Im vorliegenden Fall besteht kein Anordnungsgrund mehr. Der Antragsteller hat beantragt, unter Abänderung des Beschlusses des Verwaltungsgerichts die Antragsgegnerin im Wege des Erlasses einer einstweiligen Anordnung zu verpflichten, den Antragsteller einstweilen am Auswahlverfahren für den Aufstieg in den gehobenen Dienst der Bundespolizei teilhaben zu lassen. Für diesen Antrag ist ein Anordnungsgrund im Sinn des § 123 Abs. 1 Satz 2 VwGO entfallen. Nach dem Schreiben des Bundespolizeipräsidiums vom 26. Oktober 2017 fand das Auswahlverfahren der letzten Tranche des einmaligen Sonderverfahrens im Zeitraum vom 8. Januar 2018 bis zum 2. Februar 2018 statt. Damit war das Auswahlverfahren bereits vor der Entscheidung des Verwaltungsgerichts am 5. Februar 2018 und erst recht vor dem Eingang der Beschwerde des Antragstellers beim Verwaltungsgerichtshof am 23. Februar 2018 abgeschlossen (vgl. auch HessVGH, B.v. 25.1.2018 – 1 B 1786/17 – juris Rn. 11). Die Antragsgegnerin hat mit Schriftsatz vom 14. März 2018 bekräftigt, dass das Auswahlverfahren abgeschlossen ist. Die Durchführung eines weiteren bzw. erneuten Auswahlverfahrens ist nicht beabsichtigt.

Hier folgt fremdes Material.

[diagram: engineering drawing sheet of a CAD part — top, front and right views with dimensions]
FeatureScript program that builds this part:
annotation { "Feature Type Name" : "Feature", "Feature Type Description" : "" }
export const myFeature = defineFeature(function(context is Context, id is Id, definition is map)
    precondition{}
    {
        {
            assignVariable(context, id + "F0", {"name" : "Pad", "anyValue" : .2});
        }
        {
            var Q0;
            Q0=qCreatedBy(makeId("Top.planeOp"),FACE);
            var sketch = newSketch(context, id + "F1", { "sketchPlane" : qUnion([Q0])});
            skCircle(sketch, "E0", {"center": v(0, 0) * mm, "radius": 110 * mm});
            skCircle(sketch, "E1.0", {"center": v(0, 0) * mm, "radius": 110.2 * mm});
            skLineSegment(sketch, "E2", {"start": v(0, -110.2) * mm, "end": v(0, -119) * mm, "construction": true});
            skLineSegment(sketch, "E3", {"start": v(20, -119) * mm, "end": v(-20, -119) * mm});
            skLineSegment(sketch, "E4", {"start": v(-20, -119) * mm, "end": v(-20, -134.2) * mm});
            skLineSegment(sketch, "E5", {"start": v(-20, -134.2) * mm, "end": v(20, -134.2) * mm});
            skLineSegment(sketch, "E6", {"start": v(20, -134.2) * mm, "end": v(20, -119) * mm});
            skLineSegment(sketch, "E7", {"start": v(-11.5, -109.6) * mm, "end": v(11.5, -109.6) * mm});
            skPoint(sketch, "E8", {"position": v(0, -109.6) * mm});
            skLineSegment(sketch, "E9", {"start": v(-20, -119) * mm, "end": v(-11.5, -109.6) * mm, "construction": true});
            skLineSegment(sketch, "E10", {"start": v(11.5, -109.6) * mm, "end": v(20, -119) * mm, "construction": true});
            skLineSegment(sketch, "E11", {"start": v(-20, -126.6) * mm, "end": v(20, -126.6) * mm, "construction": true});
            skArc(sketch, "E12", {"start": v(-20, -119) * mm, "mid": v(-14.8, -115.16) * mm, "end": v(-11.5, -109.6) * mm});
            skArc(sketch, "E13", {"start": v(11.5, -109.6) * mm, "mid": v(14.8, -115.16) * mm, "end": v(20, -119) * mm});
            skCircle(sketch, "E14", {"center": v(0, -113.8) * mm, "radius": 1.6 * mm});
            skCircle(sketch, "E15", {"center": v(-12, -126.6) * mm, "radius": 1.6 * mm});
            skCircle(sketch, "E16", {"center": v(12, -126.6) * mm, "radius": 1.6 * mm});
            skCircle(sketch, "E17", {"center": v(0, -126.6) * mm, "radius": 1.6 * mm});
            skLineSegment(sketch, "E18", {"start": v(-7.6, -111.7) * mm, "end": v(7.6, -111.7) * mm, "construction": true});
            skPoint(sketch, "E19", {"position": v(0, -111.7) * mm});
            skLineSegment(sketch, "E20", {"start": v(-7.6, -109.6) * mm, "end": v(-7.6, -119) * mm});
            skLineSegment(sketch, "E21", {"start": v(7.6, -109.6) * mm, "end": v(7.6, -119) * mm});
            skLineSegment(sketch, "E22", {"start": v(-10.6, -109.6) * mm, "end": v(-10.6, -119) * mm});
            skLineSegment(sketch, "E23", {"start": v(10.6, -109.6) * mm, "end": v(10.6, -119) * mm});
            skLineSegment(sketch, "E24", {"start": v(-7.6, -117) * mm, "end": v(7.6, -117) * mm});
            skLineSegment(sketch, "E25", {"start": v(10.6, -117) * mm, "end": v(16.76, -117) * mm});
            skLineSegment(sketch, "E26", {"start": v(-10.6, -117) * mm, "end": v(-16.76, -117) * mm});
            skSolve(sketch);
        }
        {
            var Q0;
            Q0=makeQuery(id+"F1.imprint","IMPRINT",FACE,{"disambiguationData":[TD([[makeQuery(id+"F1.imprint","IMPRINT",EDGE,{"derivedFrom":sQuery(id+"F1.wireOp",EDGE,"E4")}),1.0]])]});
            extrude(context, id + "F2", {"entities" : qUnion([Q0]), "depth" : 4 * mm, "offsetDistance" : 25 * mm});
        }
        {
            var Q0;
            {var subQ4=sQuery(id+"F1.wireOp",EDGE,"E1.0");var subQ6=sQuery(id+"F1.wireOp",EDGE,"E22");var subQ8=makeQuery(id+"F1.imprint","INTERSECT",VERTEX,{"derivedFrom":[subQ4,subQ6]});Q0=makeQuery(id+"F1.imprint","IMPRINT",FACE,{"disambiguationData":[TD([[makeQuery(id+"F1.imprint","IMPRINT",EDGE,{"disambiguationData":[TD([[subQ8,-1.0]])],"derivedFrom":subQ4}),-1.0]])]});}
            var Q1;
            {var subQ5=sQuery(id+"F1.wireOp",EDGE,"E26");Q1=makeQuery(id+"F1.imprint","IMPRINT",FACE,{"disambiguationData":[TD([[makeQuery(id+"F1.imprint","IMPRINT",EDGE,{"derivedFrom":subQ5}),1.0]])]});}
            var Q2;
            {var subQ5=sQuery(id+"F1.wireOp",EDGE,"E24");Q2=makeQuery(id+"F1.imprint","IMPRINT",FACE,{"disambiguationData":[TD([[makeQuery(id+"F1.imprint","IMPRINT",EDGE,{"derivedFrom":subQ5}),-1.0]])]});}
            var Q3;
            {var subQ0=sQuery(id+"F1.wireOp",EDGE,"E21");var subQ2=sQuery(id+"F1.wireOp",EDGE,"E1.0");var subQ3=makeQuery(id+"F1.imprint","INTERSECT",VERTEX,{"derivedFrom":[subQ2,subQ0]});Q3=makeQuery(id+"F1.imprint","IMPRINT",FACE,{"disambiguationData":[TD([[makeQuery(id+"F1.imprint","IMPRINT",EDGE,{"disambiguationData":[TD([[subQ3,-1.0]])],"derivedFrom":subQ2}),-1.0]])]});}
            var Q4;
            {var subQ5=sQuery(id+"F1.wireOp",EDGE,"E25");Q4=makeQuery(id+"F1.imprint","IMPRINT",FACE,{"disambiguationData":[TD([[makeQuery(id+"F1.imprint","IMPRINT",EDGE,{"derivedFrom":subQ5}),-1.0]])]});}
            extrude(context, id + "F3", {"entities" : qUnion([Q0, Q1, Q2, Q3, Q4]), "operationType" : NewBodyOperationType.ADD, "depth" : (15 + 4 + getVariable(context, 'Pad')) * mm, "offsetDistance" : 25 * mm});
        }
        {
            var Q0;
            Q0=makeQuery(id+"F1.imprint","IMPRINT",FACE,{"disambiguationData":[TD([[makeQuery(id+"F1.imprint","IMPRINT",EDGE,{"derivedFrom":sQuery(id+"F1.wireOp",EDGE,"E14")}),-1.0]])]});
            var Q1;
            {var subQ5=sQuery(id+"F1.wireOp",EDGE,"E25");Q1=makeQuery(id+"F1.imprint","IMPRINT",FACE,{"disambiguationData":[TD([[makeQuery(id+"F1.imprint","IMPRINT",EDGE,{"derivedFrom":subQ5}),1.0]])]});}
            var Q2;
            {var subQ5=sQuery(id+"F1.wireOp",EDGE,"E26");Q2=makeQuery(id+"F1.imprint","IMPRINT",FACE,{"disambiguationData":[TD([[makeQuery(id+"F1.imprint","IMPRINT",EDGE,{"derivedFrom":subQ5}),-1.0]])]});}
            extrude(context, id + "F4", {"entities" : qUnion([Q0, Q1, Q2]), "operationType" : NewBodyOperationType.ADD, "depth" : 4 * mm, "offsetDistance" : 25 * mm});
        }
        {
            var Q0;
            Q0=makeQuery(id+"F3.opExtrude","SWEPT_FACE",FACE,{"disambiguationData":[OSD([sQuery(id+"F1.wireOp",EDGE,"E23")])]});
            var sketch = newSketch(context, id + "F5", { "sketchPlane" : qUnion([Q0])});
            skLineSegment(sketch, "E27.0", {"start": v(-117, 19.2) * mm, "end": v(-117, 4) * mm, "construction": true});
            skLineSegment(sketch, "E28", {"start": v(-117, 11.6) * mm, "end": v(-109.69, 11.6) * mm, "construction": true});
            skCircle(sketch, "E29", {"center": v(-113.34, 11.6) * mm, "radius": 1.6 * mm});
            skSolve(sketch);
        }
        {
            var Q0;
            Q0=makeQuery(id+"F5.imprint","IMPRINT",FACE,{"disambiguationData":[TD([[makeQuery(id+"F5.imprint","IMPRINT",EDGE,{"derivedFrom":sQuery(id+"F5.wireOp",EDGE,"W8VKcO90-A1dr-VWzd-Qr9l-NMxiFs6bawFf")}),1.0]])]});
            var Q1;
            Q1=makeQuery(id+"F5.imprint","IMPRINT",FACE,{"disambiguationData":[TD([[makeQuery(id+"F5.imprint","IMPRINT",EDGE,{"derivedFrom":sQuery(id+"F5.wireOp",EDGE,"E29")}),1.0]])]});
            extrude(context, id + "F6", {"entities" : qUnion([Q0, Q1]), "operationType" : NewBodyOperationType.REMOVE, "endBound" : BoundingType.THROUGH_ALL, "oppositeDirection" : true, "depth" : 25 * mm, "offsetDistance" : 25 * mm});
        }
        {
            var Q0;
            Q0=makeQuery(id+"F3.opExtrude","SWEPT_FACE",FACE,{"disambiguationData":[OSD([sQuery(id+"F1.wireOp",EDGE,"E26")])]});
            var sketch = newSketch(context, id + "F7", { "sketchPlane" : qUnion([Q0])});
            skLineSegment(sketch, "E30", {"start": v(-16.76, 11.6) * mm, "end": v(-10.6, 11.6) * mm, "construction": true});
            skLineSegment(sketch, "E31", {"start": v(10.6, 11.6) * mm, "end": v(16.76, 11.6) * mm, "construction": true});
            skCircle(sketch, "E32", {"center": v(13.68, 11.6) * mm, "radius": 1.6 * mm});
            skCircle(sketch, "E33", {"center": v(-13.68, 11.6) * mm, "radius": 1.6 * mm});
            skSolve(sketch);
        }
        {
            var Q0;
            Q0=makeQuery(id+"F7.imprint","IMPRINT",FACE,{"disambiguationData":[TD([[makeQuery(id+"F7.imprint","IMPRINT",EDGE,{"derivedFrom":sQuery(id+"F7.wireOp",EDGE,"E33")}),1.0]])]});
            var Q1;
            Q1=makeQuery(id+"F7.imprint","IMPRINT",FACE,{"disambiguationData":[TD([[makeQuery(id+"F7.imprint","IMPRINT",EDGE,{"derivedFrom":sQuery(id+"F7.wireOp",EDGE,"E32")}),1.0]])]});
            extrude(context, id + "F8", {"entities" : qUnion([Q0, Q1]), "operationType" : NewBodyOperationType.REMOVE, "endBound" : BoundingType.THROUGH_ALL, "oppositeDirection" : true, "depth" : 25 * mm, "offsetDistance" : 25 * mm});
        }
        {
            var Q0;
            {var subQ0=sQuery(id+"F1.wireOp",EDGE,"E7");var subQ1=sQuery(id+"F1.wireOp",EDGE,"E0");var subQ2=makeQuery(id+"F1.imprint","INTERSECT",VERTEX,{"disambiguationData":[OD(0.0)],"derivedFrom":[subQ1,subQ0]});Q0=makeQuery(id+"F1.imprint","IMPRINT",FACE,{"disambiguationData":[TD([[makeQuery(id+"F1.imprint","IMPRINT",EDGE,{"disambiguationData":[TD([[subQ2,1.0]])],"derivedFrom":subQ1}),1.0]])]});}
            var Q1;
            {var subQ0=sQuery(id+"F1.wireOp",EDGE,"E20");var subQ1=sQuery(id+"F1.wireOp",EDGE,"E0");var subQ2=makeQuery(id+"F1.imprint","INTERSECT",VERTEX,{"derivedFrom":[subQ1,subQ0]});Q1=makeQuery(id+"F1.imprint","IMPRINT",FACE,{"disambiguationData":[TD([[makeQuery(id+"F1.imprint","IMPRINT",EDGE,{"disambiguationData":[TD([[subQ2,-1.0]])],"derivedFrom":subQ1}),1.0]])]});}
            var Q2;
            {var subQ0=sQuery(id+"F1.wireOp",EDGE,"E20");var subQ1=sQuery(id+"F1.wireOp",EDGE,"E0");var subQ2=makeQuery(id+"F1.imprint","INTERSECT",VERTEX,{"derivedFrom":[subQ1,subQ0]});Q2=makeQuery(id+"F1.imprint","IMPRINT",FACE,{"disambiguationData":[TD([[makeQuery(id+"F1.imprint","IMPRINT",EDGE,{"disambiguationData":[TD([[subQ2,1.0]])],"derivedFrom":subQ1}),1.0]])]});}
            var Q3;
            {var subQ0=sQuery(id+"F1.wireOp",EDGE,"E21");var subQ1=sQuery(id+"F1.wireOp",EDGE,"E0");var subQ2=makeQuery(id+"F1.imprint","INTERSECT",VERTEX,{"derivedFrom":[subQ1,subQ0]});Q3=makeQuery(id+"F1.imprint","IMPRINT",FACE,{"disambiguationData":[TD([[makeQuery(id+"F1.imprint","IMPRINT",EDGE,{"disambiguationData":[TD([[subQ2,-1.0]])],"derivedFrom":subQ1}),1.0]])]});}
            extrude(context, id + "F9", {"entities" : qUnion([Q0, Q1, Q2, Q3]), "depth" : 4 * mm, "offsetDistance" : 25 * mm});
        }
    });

Damit ist das Rechtsschutzziel nicht mehr erreichbar.
Angesichts dessen kann dahinstehen, ob dem Antragsteller ein Anordnungsanspruch auf einstweilige Teilhabe am Auswahlverfahren für den Aufstieg in den gehobenen Dienst der Bundespolizei zugestanden hätte (vgl. hierzu HessVGH, B.v. 25.1.2018 – 1 B 1786/17 – juris; OVG NW, B.v. 5.10.2017 – 1 B 1139/17 – juris).
Die Kostenentscheidung folgt aus § 154 Abs. 2 VwGO. Die Streitwertfestsetzung beruht auf § 47 Abs. 1, § 53 Abs. 2 Nr. 1, § 52 Abs. 1 und 2 GKG. Da es sich faktisch um ein auf die Vorwegnahme der Hauptsache zielendes Begehren handelt, war der Streitwert nicht zu reduzieren (HessVGH, B.v. 25.1.2018 – 1 B 1786/17 – juris Rn. 28; vgl. auch BayVGH, B.v. 20.12.2016 – 6 CE 16.2402 – Rn. 18; B.v. 12.12.2016 – 6 CE 16.2250 – juris Rn. 21). Aus diesem Grund macht der Senat von seiner nach § 63 Abs. 3 Nr. 2 GKG bestehenden Befugnis Gebrauch, die verwaltungsgerichtliche Streitwertfestsetzung von Amts wegen abzuändern.
Dieser Beschluss ist unanfechtbar (§ 152 Abs. 1 VwGO, § 68 Abs. 1 Satz 5, § 66 Abs. 3 Satz 3 GKG).